What happened

Shares of content delivery network (CDN) operator Fastly (FSLY 2.87%) rose by an electrifying 27.9% in March, according to data from S&P Global Market Intelligence. There were several twists and turns on this thrill ride, so buckle up and let me guide you through the whole story.

So what

The month started with a bang. On March 3, the Federal Reserve delivered an optimistic report on monetary policy, suggesting that the soaring inflation rate is coming back down, so federal interest rates should stop rising later this year.

That report might sound more relevant to a bank than to a fast-growing tech company, but Fastly is an unprofitable and cash-consuming tech company whose stock price is supported by double-digit revenue growth.
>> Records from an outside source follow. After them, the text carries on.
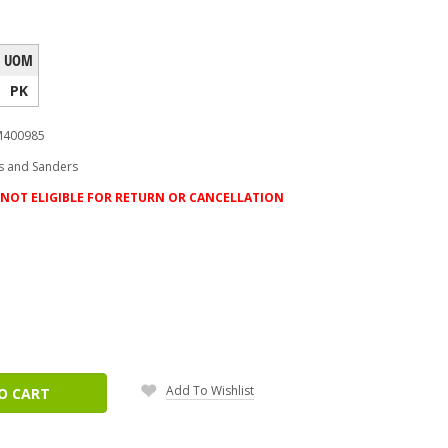
UOM
PK
400985
s and Sanders
NOT ELIGIBLE FOR RETURN OR CANCELLATION
ease
tity:
Add To Wishlist
O CART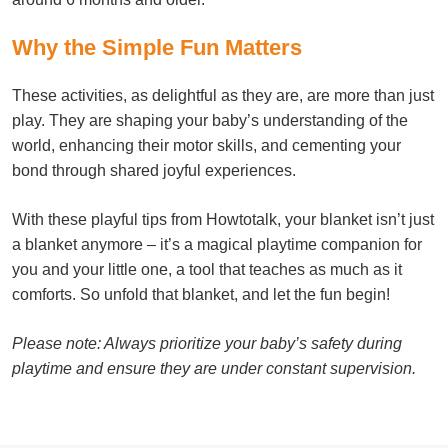
Why the Simple Fun Matters
These activities, as delightful as they are, are more than just
play. They are shaping your baby’s understanding of the
world, enhancing their motor skills, and cementing your
bond through shared joyful experiences.
With these playful tips from Howtotalk, your blanket isn’t just
a blanket anymore – it’s a magical playtime companion for
you and your little one, a tool that teaches as much as it
comforts. So unfold that blanket, and let the fun begin!
Please note: Always prioritize your baby’s safety during
playtime and ensure they are under constant supervision.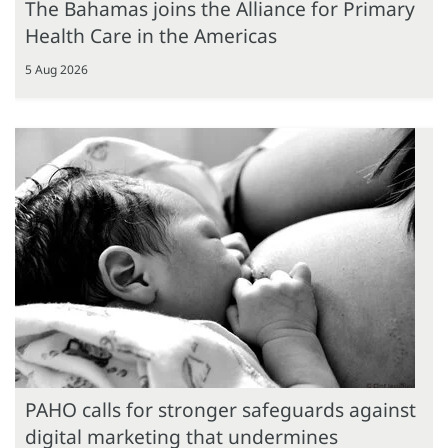
The Bahamas joins the Alliance for Primary
Health Care in the Americas
5 Aug 2026
PAHO calls for stronger safeguards against
digital marketing that undermines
Furthermore, the company holds $705 million of long-term debt on its balance sheet, counterweighted by just $143 million of cash reserves. So the stock is broadly seen as a high-risk and high-reward investment, making it quite sensitive to risk-modifying events such as the government tightening or loosening its monetary policies.

With a fairly bullish economic report on the table, Fastly's stock surged 10.5% higher on March 3.

On the flip side of the coin, shares fell 12.3% in a three-day span the next week as a couple of American banks fell apart at their fiscal seams. The risk that seemed so far away a few days earlier was suddenly back in Wall Street's focus again, erasing Fastly's sudden gains.

So the company was back where it started the month, but I still have one more thrill to share. This time, the company lifted itself up by its bootstraps.

You see, Fastly announced a lucrative partnership with Google and its parent company, Alphabet (GOOG 1.25%) (GOOGL 1.27%), on March 15.

Warning: nerdy technobabble in the sentences ahead! Upcoming versions of Google Chrome, the market-defining web browser, will drop support for user-tracking third-party cookies next year. In order to support tracking of online user behavior in a privacy-respecting way, the browser will count clicks and views by large cohorts of individually anonymous web users. This effort involves collecting data through an anonymizing network relay.

Fastly's CDN network offers the exact type of privacy-boosting data collection that Google needs, so the company will see plenty of extra business from Chrome browsers as Chrome rolls out these tracking changes. Targeted online ad services live to fight another day, and Fastly gets to play a leading role in that drama.

And that's the end of the geeky details. Investors absolutely loved this deal. The stock price skyrocketed 16% in the next two days.

Now what

Fastly's wild ride in March resulted in generous stock price gains, but the ups and downs were due to factors both in and out of the company's control. While the Google partnership helped boost the stock, underscoring Fastly's expertise in value-added content delivery services, the company remains an unprofitable and debt-heavy investment.

Look twice before crossing this road, and be prepared to hit some potholes along the way.